Soul Survivor: Al Green is Still in Love With You
(page 2) Writer: Alison Fensterstock, photos by Christian Lantry and Ginny SussFeatures, Issue 43, Published online on 27 May 2008 Page 2 of 2 < Previous
Al Green Has Been Through the Fire
“I thank the good Lord for being here. I’ve had to learn a lot of stuff over the years.”
In 1974, a disturbed lady friend, Mary Woodson, took her own life after flinging a pot of boiling grits at Green, scalding him badly. By all accounts, the incident threw him into an inner turmoil that altered the course of his life. Green went into the studio without his all-star Hi band (drummer Al Jackson, Jr., who’d passed away in 1975, and the Hodges brothers) for the first time since his Back Up Train, and without Mitchell at the helm. The Belle Album—an audible document of his transition from the nightclub to the church—was something Green created as he was forging a new self.
Author and Paste contributor Peter Guralnick’s definitive history Sweet Soul Music, published in 1986, draws an evocative picture of Green during that shaky time.
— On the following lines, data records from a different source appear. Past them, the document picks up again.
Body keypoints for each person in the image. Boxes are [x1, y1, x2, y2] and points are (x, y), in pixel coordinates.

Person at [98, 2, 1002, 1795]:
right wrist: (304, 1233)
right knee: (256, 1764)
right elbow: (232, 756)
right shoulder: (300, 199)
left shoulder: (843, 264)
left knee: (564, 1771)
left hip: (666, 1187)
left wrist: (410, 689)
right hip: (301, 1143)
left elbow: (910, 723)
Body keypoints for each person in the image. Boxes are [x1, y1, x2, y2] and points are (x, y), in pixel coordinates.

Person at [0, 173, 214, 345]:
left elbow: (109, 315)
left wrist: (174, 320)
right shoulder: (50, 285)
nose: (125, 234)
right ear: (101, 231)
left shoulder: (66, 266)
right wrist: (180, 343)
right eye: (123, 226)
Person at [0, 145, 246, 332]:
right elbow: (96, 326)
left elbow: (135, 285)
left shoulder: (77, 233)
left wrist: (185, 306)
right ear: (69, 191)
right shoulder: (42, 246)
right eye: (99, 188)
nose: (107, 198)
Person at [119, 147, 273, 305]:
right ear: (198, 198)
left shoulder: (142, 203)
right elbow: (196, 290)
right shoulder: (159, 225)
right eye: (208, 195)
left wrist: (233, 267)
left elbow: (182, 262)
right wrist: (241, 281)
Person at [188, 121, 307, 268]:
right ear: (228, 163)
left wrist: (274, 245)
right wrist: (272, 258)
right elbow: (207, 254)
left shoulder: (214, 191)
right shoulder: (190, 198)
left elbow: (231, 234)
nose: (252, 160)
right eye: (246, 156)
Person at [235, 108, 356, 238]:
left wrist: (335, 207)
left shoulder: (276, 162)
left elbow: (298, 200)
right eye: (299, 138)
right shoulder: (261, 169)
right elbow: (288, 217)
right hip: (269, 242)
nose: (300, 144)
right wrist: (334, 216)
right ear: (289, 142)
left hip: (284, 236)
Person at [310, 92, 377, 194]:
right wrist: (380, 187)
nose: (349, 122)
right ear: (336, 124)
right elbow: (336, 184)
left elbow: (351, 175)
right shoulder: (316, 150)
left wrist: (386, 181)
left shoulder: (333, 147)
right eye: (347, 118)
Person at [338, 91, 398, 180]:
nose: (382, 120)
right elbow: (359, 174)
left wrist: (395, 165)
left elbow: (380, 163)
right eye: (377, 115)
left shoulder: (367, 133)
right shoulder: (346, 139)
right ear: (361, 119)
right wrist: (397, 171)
Though the book is more than a decade removed from the shocks that caused Green’s musical and personal identity struggle, Guralnick felt that the singer had “found no peace” yet, despite the fact that Green had given himself over completely to recording gospel, released a couple of top sellers in the genre, and had started his Full Gospel Tabernacle church in Memphis. Guralnick found him disjointed and confused during interviews, seeming “generally not of this world.”
The Al Green who went into the studio to write and record Belle was a fractured personality—a shattered artist in a period of deep internal conflict. What emerged was an astonishing album of intensely emotional, intensely religious music that had Green opening his heart to the Lord with the utter surrender that was his hallmark. The album’s sound was looser, maybe even a little ragged compared to what Green had done with Mitchell’s refining touch, but it had the ecstatic sound of catharsis. Critics approached it first with caution, and then awe. In his autobiography, Green called The Belle Album “the most important release” of his career.
Al Green's Still Got It
“A lady saw me in the Kroger’s grocery store yesterday. And she’s trembling and shaking and red in the face, and she said to me, ‘You’re Al Green.’ I don’t know what she’s feeling inside. I came here to buy some grapes and bananas.”
Al Green’s love songs were never, at their heart, about singing you out of your pants. His pillowy entreaties hinted at a deeper, more enduring connection—“Let’s Stay Together,” “Love and Happiness,” “Stay With Me Forever.” To paraphrase from one of his album titles, Al Green wanted to explore your mind. Now, with Corinne Bailey Rae (“She was fantastic,” Green says, “she was just like a piece of cake”) on the sweetly seductive “Take Your Time,” the two singers murmur together like a couple that finishes one another’s sentences.
The ambiguity of the new album’s title says it all. Lay It Down is more than serviceable for dimming the lights and slipping under the sheets. But in the lyrics—and in the exquisite strain of Al Green’s undimmed falsetto—is something else: an exhortation to lay down life’s pain, strife and burdens, and push through to the other side. The title track, which opens the album, repeats the phrase like a mantra—lay it down—coaxing and reassuring you to let go, it’ll be all right. The album-closing “Standing In The Rain”—a hard-edged rocker with thunking drums and wailing guitar—testifies: “Do you know my name? Do you know the pain and shame? Everything’s in my hand, standing out here in the rain.” The man who sings ain’t scared.
If Lay It Down is The Belle Album’s true follow-up, it’s because it resolves the classic record’s climax. The new album’s spirituality is not overt, but it’s there, unmistakably integrated with the secular in a way that implies Rev. Green has, in fact, found some reconciliation and hard-won peace.
“I wanted to write about wild love, and the quest for love,” he says. “Love can be rude sometimes. But you have to be able to take a chance on love. It’s still worth taking a chance on love, even if you get hurt. Because love is so magnificent, so wonderful, so forgiving.”